▶ Task prompt
Every line of the listing should be retyped exactly, but none of the pictures should be.

▶ Supplied data

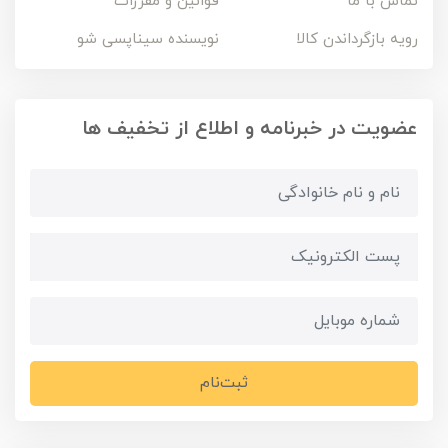
تماس با ما
قوانین و مقررات
رویه بازگرداندن کالا
نویسنده سیناپسی شو
عضویت در خبرنامه و اطلاع از تخفیف ها
ثبت‌نام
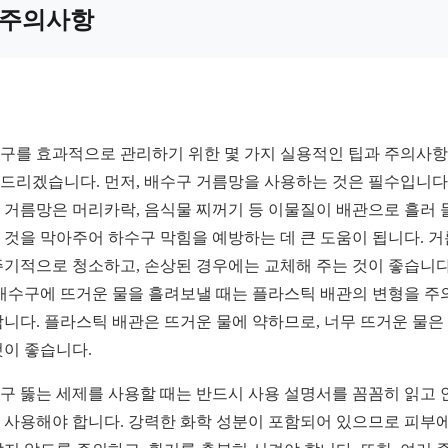
주의사항
구를 효과적으로 관리하기 위한 몇 가지 실용적인 팁과 주의사
드리겠습니다. 먼저, 배수구 거름망을 사용하는 것은 필수입니다.
 거름망은 머리카락, 음식물 찌꺼기 등 이물질이 배관으로 흘러 
 것을 막아주어 하수구 막힘을 예방하는 데 큰 도움이 됩니다. 
주기적으로 청소하고, 손상된 경우에는 교체해 주는 것이 좋습니다
 배수구에 뜨거운 물을 흘려보낼 때는 플라스틱 배관의 변형을 주
합니다. 플라스틱 배관은 뜨거운 물에 약하므로, 너무 뜨거운 물은
것이 좋습니다.
구 뚫는 세제를 사용할 때는 반드시 사용 설명서를 꼼꼼히 읽고 
 사용해야 합니다. 강력한 화학 성분이 포함되어 있으므로 피부에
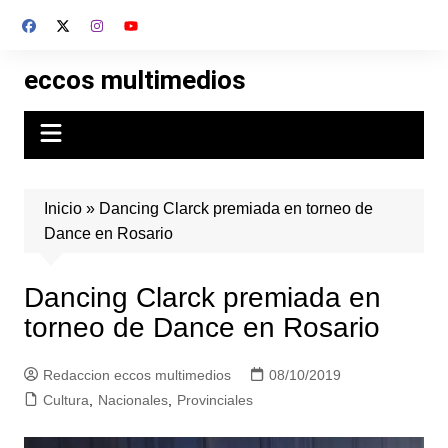
Skip
to
content
eccos multimedios
Inicio
»
Dancing Clarck premiada en torneo de
Dance en Rosario
Dancing Clarck premiada en
torneo de Dance en Rosario
Redaccion eccos multimedios
08/10/2019
Cultura
,
Nacionales
,
Provinciales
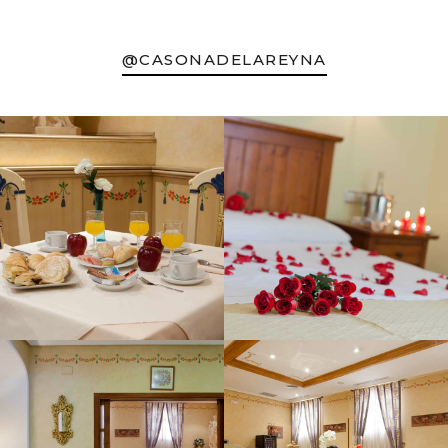
@CASONADELAREYNA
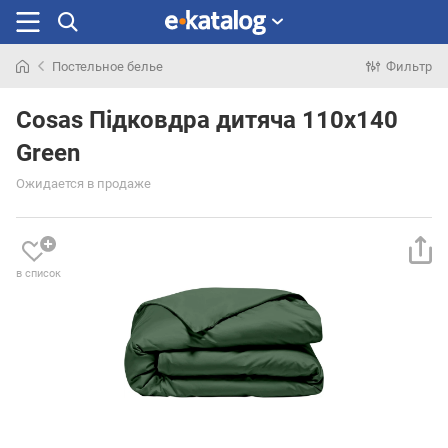
Постельное белье
Фильтр
Искали
раньше
Cosas Підковдра дитяча 110х140
Green
Ожидается в продаже
в список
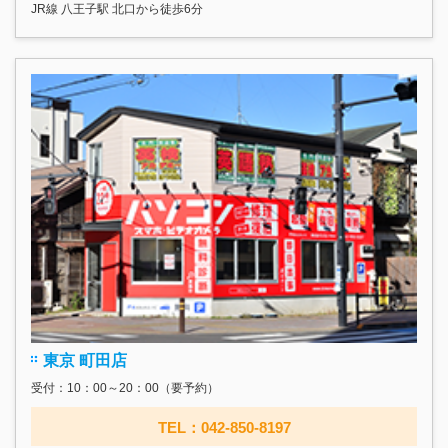
JR線 八王子駅 北口から徒歩6分
東京 町田店
受付：10：00～20：00（要予約）
TEL：042-850-8197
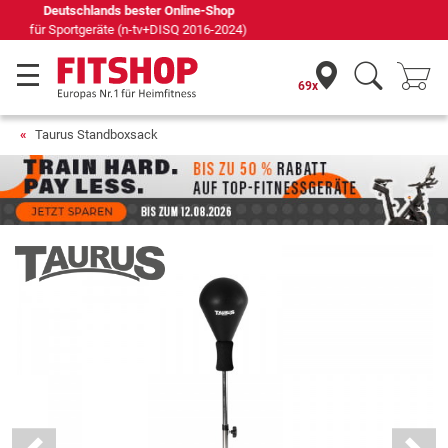
Seit 42 Jahren Ihr Experte für Heimfitness
69x
Taurus Standboxsack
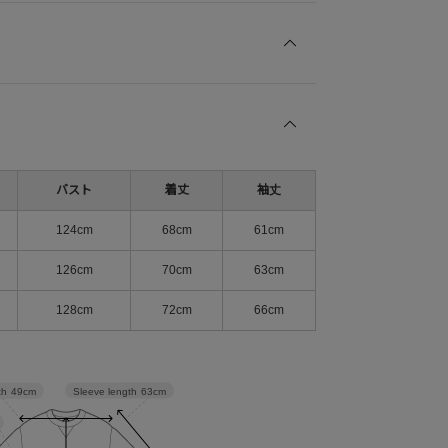
バスト
着丈
袖丈
124cm
68cm
61cm
126cm
70cm
63cm
128cm
72cm
66cm
Sleeve length
63cm
th
49cm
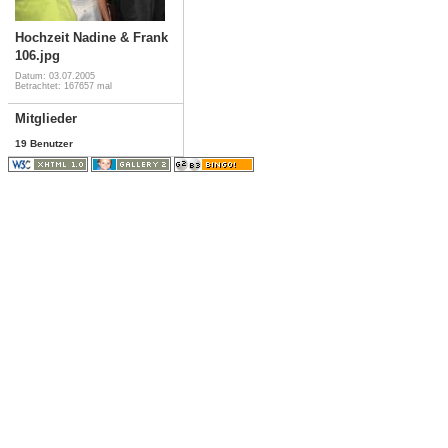
Hochzeit Nadine & Frank
106.jpg
Datum: 03.07.2005
Betrachtet: 167657 mal
Mitglieder
19 Benutzer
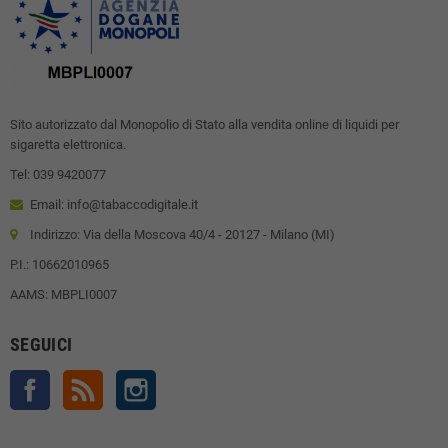
Sito autorizzato dal Monopolio di Stato alla vendita online di liquidi per
sigaretta elettronica.
Tel: 039 9420077
Email: info@tabaccodigitale.it
Indirizzo: Via della Moscova 40/4 - 20127 - Milano (MI)
P.I.: 10662010965
AAMS: MBPLI0007
SEGUICI
Facebook
Rss
Instagram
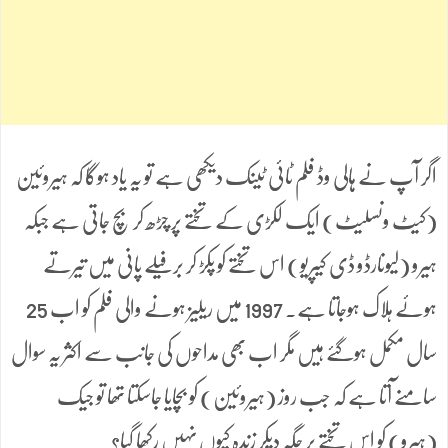
اگر آپ نے ہالی وڈ فلم ٹائی ٹینک دیکھی ہے تو یہ یاد ہوگا کہ ہیروئین
(کیٹ ونسلیٹ) ایک لکڑی کے تختے پر چڑھ کر بچ جاتی ہے جبکہ
ہیرو (لیونارڈو ڈی کیپریو) اس تختے کو پکڑ کر برفیلے پانی میں تیرتے
ہوئے ہلاک ہوجاتا ہے۔ 1997 میں ریلیز ہونے والی فلم کو اب 25
سال مکمل ہوگئے ہیں مگر اب بھی مداحوں کی جانب سے اکثر یہ سوال
سامنے آتا ہے کہ جب روز (ہیروئین) کو بچایا جاسکتا تھا تو جیک
(ہیرو) کو اس تختے پر جگہ دیکر زندہ کیوں نہیں رکھا گیا؟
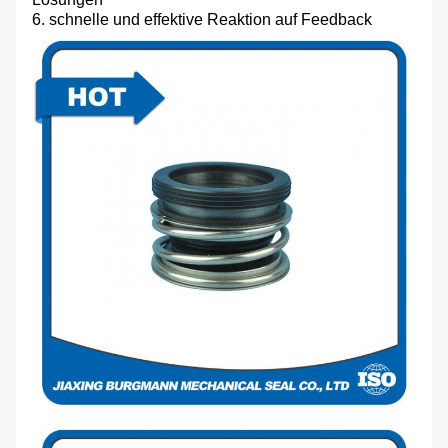
6. schnelle und effektive Reaktion auf Feedback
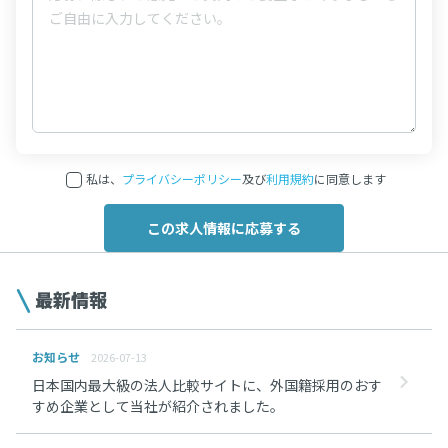
私は、
プライバシーポリシー
及び
利用規約
に同意します
最新情報
お知らせ
2026-07-13
日本国内最大級の法人比較サイトに、外国籍採用のおす
すめ企業として当社が紹介されました。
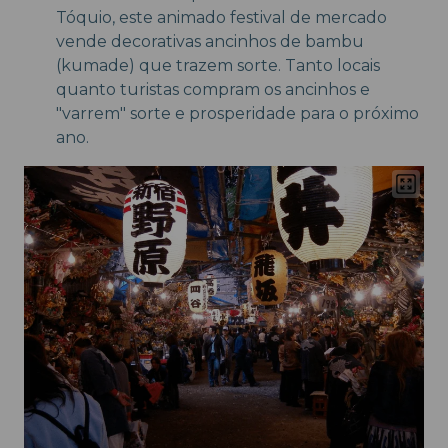
Tóquio, este animado festival de mercado
vende decorativas ancinhos de bambu
(kumade) que trazem sorte. Tanto locais
quanto turistas compram os ancinhos e
"varrem" sorte e prosperidade para o próximo
ano.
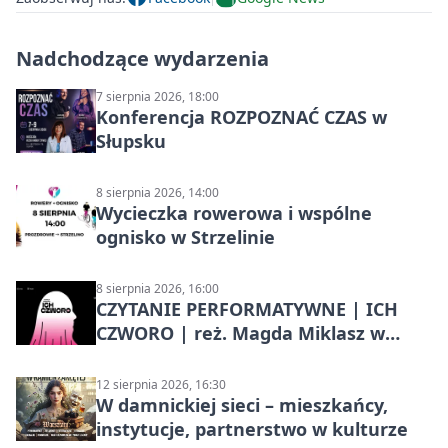
Nadchodzące wydarzenia
7 sierpnia 2026, 18:00
Konferencja ROZPOZNAĆ CZAS w
Słupsku
8 sierpnia 2026, 14:00
Wycieczka rowerowa i wspólne
ognisko w Strzelinie
8 sierpnia 2026, 16:00
CZYTANIE PERFORMATYWNE | ICH
CZWORO | reż. Magda Miklasz w
Słupsku
12 sierpnia 2026, 16:30
W damnickiej sieci – mieszkańcy,
instytucje, partnerstwo w kulturze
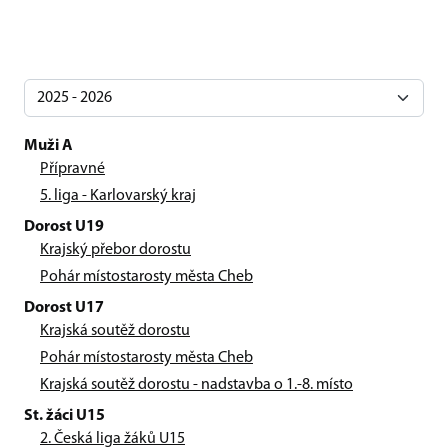
Muži A
Přípravné
5. liga - Karlovarský kraj
Dorost U19
Krajský přebor dorostu
Pohár místostarosty města Cheb
Dorost U17
Krajská soutěž dorostu
Pohár místostarosty města Cheb
Krajská soutěž dorostu - nadstavba o 1.-8. místo
St. žáci U15
2. Česká liga žáků U15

▶ The answer
تماس با ما
قوانین و مقررات
رویه بازگرداندن کالا
نویسنده سیناپسی شو
عضویت در خبرنامه و اطلاع از تخفیف ها
ثبت‌نام
주의사항
구를 효과적으로 관리하기 위한 몇 가지 실용적인 팁과 주의사
드리겠습니다. 먼저, 배수구 거름망을 사용하는 것은 필수입니다.
 거름망은 머리카락, 음식물 찌꺼기 등 이물질이 배관으로 흘러 
 것을 막아주어 하수구 막힘을 예방하는 데 큰 도움이 됩니다. 
주기적으로 청소하고, 손상된 경우에는 교체해 주는 것이 좋습니다
 배수구에 뜨거운 물을 흘려보낼 때는 플라스틱 배관의 변형을 주
합니다. 플라스틱 배관은 뜨거운 물에 약하므로, 너무 뜨거운 물은
것이 좋습니다.
구 뚫는 세제를 사용할 때는 반드시 사용 설명서를 꼼꼼히 읽고 
 사용해야 합니다. 강력한 화학 성분이 포함되어 있으므로 피부에
Skip
to
content
eccos multimedios
Inicio
»
Dancing Clarck premiada en torneo de
Dance en Rosario
Dancing Clarck premiada en
torneo de Dance en Rosario
Redaccion eccos multimedios
08/10/2019
Cultura
,
Nacionales
,
Provinciales
@CASONADELAREYNA
Постельное белье
Фильтр
Искали
раньше
Cosas Підковдра дитяча 110х140
Green
Ожидается в продаже
в список
JR線 八王子駅 北口から徒歩6分
東京 町田店
受付：10：00～20：00（要予約）
TEL：042-850-8197
Seit 42 Jahren Ihr Experte für Heimfitness
69x
Taurus Standboxsack
バスト
着丈
袖丈
124cm
68cm
61cm
126cm
70cm
63cm
128cm
72cm
66cm
Sleeve length
63cm
th
49cm
Hochzeit Nadine & Frank
106.jpg
Datum: 03.07.2005
Betrachtet: 167657 mal
Mitglieder
19 Benutzer
Sito autorizzato dal Monopolio di Stato alla vendita online di liquidi per
sigaretta elettronica.
Tel: 039 9420077
Email: info@tabaccodigitale.it
Indirizzo: Via della Moscova 40/4 - 20127 - Milano (MI)
P.I.: 10662010965
AAMS: MBPLI0007
SEGUICI
Facebook
Rss
Instagram
اگر آپ نے ہالی وڈ فلم ٹائی ٹینک دیکھی ہے تو یہ یاد ہوگا کہ ہیروئین
(کیٹ ونسلیٹ) ایک لکڑی کے تختے پر چڑھ کر بچ جاتی ہے جبکہ
ہیرو (لیونارڈو ڈی کیپریو) اس تختے کو پکڑ کر برفیلے پانی میں تیرتے
ہوئے ہلاک ہوجاتا ہے۔ 1997 میں ریلیز ہونے والی فلم کو اب 25
سال مکمل ہوگئے ہیں مگر اب بھی مداحوں کی جانب سے اکثر یہ سوال
سامنے آتا ہے کہ جب روز (ہیروئین) کو بچایا جاسکتا تھا تو جیک
(ہیرو) کو اس تختے پر جگہ دیکر زندہ کیوں نہیں رکھا گیا؟
6. schnelle und effektive Reaktion auf Feedback
私は、
プライバシーポリシー
及び
利用規約
に同意します
最新情報
お知らせ
2026-07-13
日本国内最大級の法人比較サイトに、外国籍採用のおす
すめ企業として当社が紹介されました。
Tóquio, este animado festival de mercado
vende decorativas ancinhos de bambu
(kumade) que trazem sorte. Tanto locais
quanto turistas compram os ancinhos e
"varrem" sorte e prosperidade para o próximo
ano.
Nadchodzące wydarzenia
7 sierpnia 2026, 18:00
Konferencja ROZPOZNAĆ CZAS w
Słupsku
8 sierpnia 2026, 14:00
Wycieczka rowerowa i wspólne
ognisko w Strzelinie
8 sierpnia 2026, 16:00
CZYTANIE PERFORMATYWNE | ICH
CZWORO | reż. Magda Miklasz w
Słupsku
12 sierpnia 2026, 16:30
W damnickiej sieci – mieszkańcy,
instytucje, partnerstwo w kulturze
Muži A
Přípravné
5. liga - Karlovarský kraj
Dorost U19
Krajský přebor dorostu
Pohár místostarosty města Cheb
Dorost U17
Krajská soutěž dorostu
Pohár místostarosty města Cheb
Krajská soutěž dorostu - nadstavba o 1.-8. místo
St. žáci U15
2. Česká liga žáků U15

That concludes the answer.